> [Task requirements] What's needed is the listing below, repeated word for word with no pictures.
(Beginning of The input)
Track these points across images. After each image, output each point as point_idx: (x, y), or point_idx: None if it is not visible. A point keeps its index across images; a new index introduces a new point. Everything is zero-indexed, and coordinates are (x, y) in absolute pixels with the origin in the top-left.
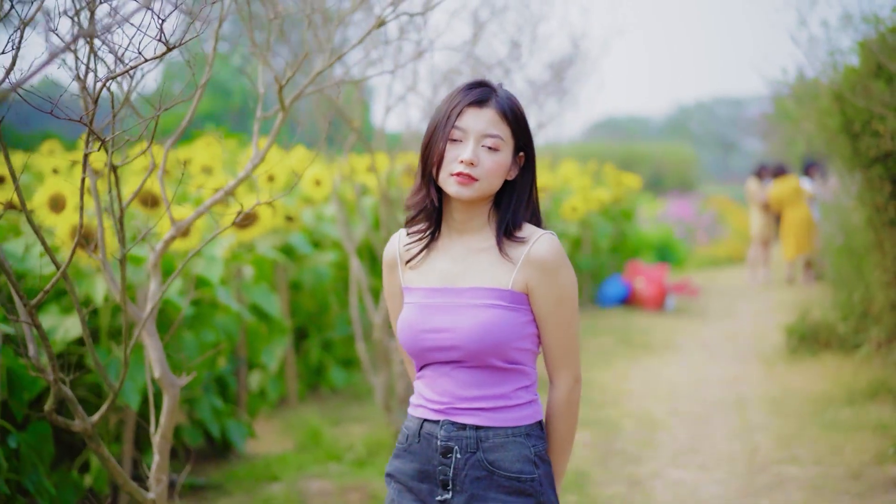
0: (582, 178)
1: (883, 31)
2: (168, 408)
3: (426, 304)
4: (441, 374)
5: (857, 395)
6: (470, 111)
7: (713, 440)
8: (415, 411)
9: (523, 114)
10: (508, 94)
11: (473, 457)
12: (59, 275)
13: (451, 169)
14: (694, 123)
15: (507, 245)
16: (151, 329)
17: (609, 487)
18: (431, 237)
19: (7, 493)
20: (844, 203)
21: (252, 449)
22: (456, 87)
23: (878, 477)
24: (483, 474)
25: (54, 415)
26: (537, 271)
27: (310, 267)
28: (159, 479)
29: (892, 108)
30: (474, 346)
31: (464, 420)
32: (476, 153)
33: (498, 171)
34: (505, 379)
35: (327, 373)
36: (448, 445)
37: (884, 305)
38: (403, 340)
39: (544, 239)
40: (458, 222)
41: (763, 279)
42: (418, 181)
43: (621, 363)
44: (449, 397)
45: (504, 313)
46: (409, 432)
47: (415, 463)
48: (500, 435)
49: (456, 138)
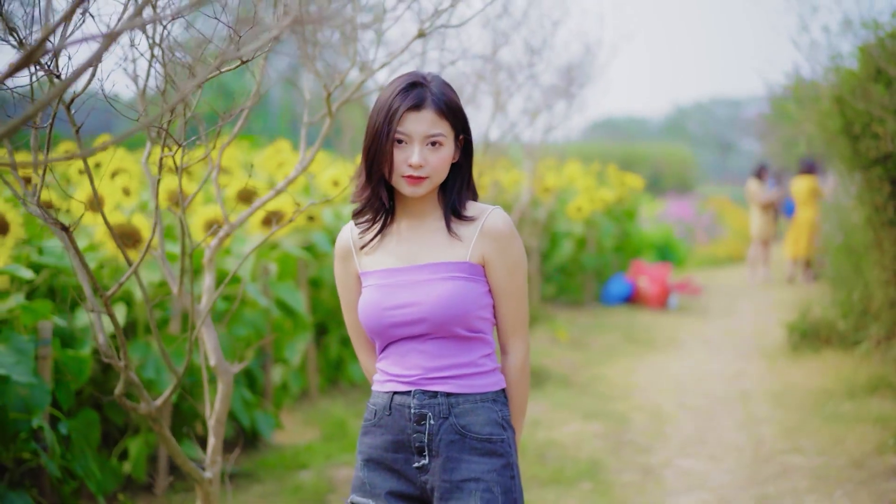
0: (586, 178)
1: (882, 37)
2: (222, 393)
3: (387, 284)
4: (408, 349)
5: (857, 390)
6: (409, 115)
7: (720, 432)
8: (382, 387)
9: (458, 103)
10: (441, 86)
11: (446, 422)
12: (132, 271)
13: (402, 171)
14: (692, 124)
15: (456, 224)
16: (208, 320)
17: (623, 475)
18: (384, 223)
19: (59, 476)
20: (844, 203)
21: (278, 439)
22: (390, 87)
23: (879, 466)
24: (456, 438)
25: (123, 398)
26: (492, 242)
27: (330, 265)
28: (214, 460)
29: (892, 111)
30: (439, 316)
31: (435, 388)
32: (422, 155)
33: (445, 165)
34: (470, 347)
35: (346, 367)
36: (422, 413)
37: (883, 303)
38: (367, 321)
39: (496, 213)
40: (410, 207)
41: (763, 278)
42: (363, 180)
43: (627, 359)
44: (419, 370)
45: (464, 284)
46: (378, 407)
47: (387, 435)
48: (470, 400)
49: (400, 140)
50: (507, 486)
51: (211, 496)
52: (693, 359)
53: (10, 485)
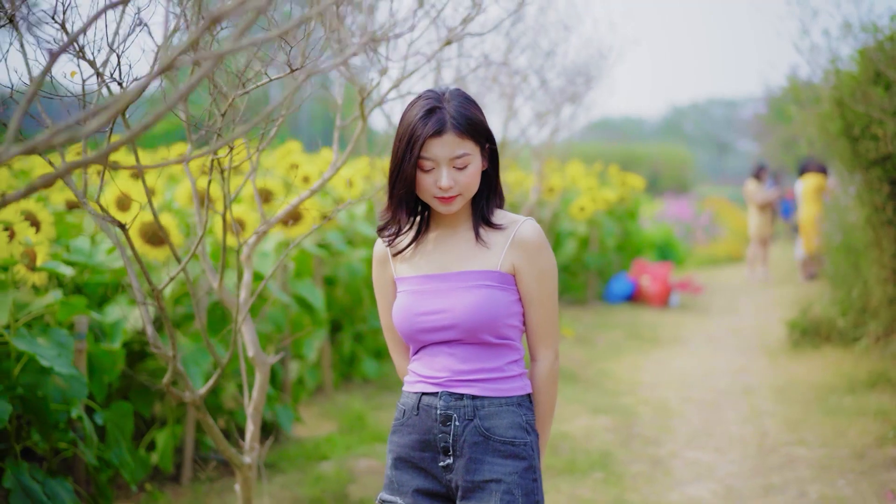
0: (588, 178)
1: (881, 40)
2: (260, 383)
3: (420, 290)
4: (438, 352)
5: (857, 385)
6: (431, 142)
7: (725, 425)
8: (412, 388)
9: (478, 118)
10: (460, 105)
11: (471, 424)
12: (181, 267)
13: (433, 193)
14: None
15: (486, 231)
16: (246, 315)
17: (633, 466)
18: (417, 233)
19: (96, 464)
20: (843, 203)
21: (297, 433)
22: (409, 112)
23: (880, 457)
24: (480, 439)
25: (170, 386)
26: (523, 252)
27: (344, 263)
28: (253, 446)
29: (891, 113)
30: (469, 323)
31: (461, 391)
32: (450, 177)
33: (475, 180)
34: (497, 354)
35: (360, 363)
36: (447, 414)
37: (882, 301)
38: (400, 325)
39: (528, 223)
40: (442, 216)
41: (762, 277)
42: (390, 205)
43: (632, 355)
44: (447, 372)
45: (494, 292)
46: (406, 407)
47: (414, 434)
48: (495, 404)
49: (427, 168)
50: (528, 489)
51: (249, 481)
52: (696, 355)
53: (49, 473)
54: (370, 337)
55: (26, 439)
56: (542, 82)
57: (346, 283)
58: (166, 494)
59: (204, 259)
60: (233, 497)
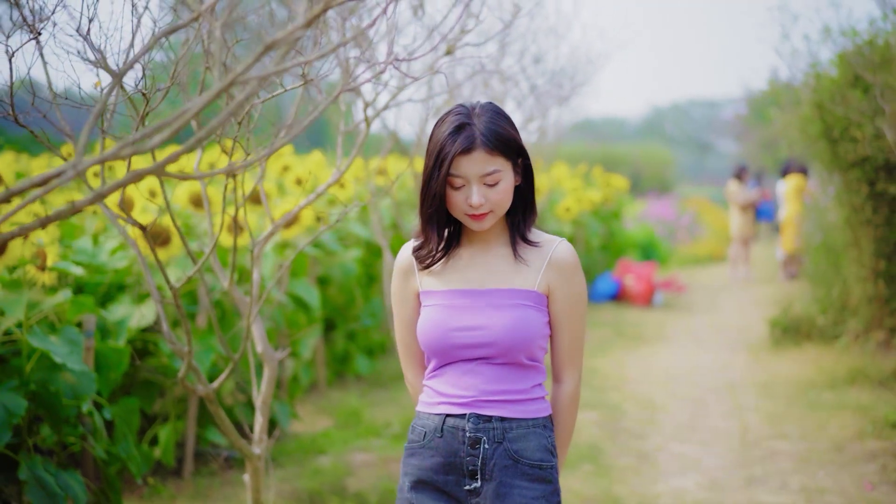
0: (573, 179)
1: (860, 44)
2: (268, 377)
3: (453, 305)
4: (466, 370)
5: (837, 381)
6: (461, 159)
7: (709, 419)
8: (432, 409)
9: (509, 133)
10: (490, 120)
11: (500, 447)
12: (198, 267)
13: (464, 210)
14: (669, 125)
15: (523, 248)
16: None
17: (620, 459)
18: (448, 247)
19: (105, 458)
20: (823, 203)
21: (294, 429)
22: (439, 128)
23: (859, 450)
24: (509, 463)
25: (185, 380)
26: (559, 274)
27: (338, 263)
28: (262, 437)
29: (869, 116)
30: (507, 342)
31: (489, 412)
32: (481, 194)
33: (507, 197)
34: (526, 375)
35: (353, 361)
36: (477, 437)
37: (861, 299)
38: (429, 339)
39: (564, 245)
40: (475, 232)
41: (744, 276)
42: (422, 223)
43: (618, 353)
44: (474, 391)
45: (531, 312)
46: (427, 429)
47: (437, 457)
48: (523, 426)
49: (457, 186)
50: None
51: (258, 471)
52: (681, 352)
53: (59, 466)
54: (362, 335)
55: (36, 434)
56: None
57: (340, 282)
58: (168, 488)
59: (213, 259)
60: (233, 490)
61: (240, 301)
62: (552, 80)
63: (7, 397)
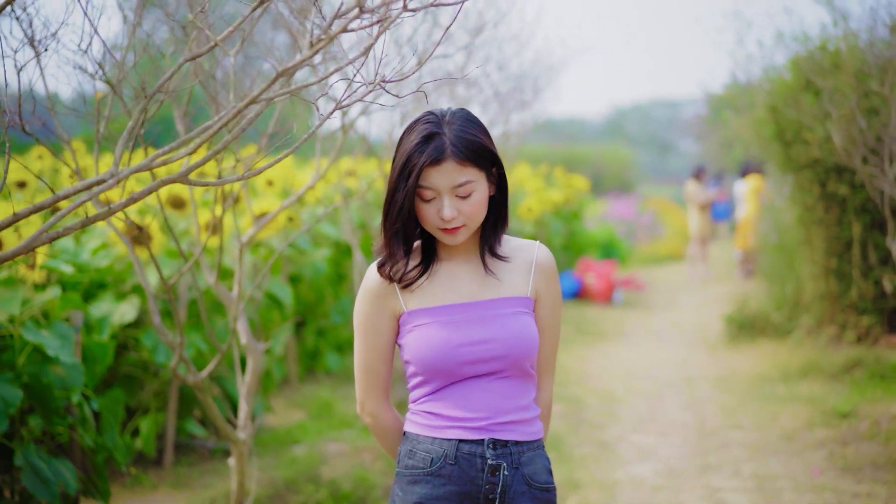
(End of The input)
> [Result below]
Track these points across images. After each image, output each point as point_idx: (x, y), or point_idx: None if it is not visible. A point keeps its index across images; a new index introduces a new point. Everything is zero-indexed, and coordinates are (x, y) in absolute pixels with the origin in the top-left.
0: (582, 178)
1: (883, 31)
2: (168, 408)
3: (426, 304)
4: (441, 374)
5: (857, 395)
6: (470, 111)
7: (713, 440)
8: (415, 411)
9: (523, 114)
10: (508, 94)
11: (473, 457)
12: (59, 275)
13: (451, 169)
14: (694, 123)
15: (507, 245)
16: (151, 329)
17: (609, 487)
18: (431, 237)
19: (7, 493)
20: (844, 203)
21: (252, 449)
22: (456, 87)
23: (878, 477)
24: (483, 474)
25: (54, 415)
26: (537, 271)
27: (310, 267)
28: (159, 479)
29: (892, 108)
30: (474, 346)
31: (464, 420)
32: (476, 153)
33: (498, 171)
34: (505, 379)
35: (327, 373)
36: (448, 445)
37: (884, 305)
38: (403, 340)
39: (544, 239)
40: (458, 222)
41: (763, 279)
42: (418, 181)
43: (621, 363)
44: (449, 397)
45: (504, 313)
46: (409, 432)
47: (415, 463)
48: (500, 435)
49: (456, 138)
0: (586, 178)
1: (882, 37)
2: (222, 393)
3: (387, 284)
4: (408, 349)
5: (857, 390)
6: (409, 115)
7: (720, 432)
8: (382, 387)
9: (458, 103)
10: (441, 86)
11: (446, 422)
12: (132, 271)
13: (402, 171)
14: (692, 124)
15: (456, 224)
16: (208, 320)
17: (623, 475)
18: (384, 223)
19: (59, 476)
20: (844, 203)
21: (278, 439)
22: (390, 87)
23: (879, 466)
24: (456, 438)
25: (123, 398)
26: (492, 242)
27: (330, 265)
28: (214, 460)
29: (892, 111)
30: (439, 316)
31: (435, 388)
32: (422, 155)
33: (445, 165)
34: (470, 347)
35: (346, 367)
36: (422, 413)
37: (883, 303)
38: (367, 321)
39: (496, 213)
40: (410, 207)
41: (763, 278)
42: (363, 180)
43: (627, 359)
44: (419, 370)
45: (464, 284)
46: (378, 407)
47: (387, 435)
48: (470, 400)
49: (400, 140)
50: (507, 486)
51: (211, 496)
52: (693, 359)
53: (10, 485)
0: (588, 178)
1: (881, 40)
2: (260, 383)
3: (420, 290)
4: (438, 352)
5: (857, 385)
6: (431, 142)
7: (725, 425)
8: (412, 388)
9: (478, 118)
10: (460, 105)
11: (471, 424)
12: (181, 267)
13: (433, 193)
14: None
15: (486, 231)
16: (246, 315)
17: (633, 466)
18: (417, 233)
19: (96, 464)
20: (843, 203)
21: (297, 433)
22: (409, 112)
23: (880, 457)
24: (480, 439)
25: (170, 386)
26: (523, 252)
27: (344, 263)
28: (253, 446)
29: (891, 113)
30: (469, 323)
31: (461, 391)
32: (450, 177)
33: (475, 180)
34: (497, 354)
35: (360, 363)
36: (447, 414)
37: (882, 301)
38: (400, 325)
39: (528, 223)
40: (442, 216)
41: (762, 277)
42: (390, 205)
43: (632, 355)
44: (447, 372)
45: (494, 292)
46: (406, 407)
47: (414, 434)
48: (495, 404)
49: (427, 168)
50: (528, 489)
51: (249, 481)
52: (696, 355)
53: (49, 473)
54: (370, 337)
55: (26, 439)
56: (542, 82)
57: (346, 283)
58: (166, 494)
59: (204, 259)
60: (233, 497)
0: (573, 179)
1: (860, 44)
2: (268, 377)
3: (453, 305)
4: (466, 370)
5: (837, 381)
6: (461, 159)
7: (709, 419)
8: (432, 409)
9: (509, 133)
10: (490, 120)
11: (500, 447)
12: (198, 267)
13: (464, 210)
14: (669, 125)
15: (523, 248)
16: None
17: (620, 459)
18: (448, 247)
19: (105, 458)
20: (823, 203)
21: (294, 429)
22: (439, 128)
23: (859, 450)
24: (509, 463)
25: (185, 380)
26: (559, 274)
27: (338, 263)
28: (262, 437)
29: (869, 116)
30: (507, 342)
31: (489, 412)
32: (481, 194)
33: (507, 197)
34: (526, 375)
35: (353, 361)
36: (477, 437)
37: (861, 299)
38: (429, 339)
39: (564, 245)
40: (475, 232)
41: (744, 276)
42: (422, 223)
43: (618, 353)
44: (474, 391)
45: (531, 312)
46: (427, 429)
47: (437, 457)
48: (523, 426)
49: (457, 186)
50: None
51: (258, 471)
52: (681, 352)
53: (59, 466)
54: (362, 335)
55: (36, 434)
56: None
57: (340, 282)
58: (168, 488)
59: (213, 259)
60: (233, 490)
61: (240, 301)
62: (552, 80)
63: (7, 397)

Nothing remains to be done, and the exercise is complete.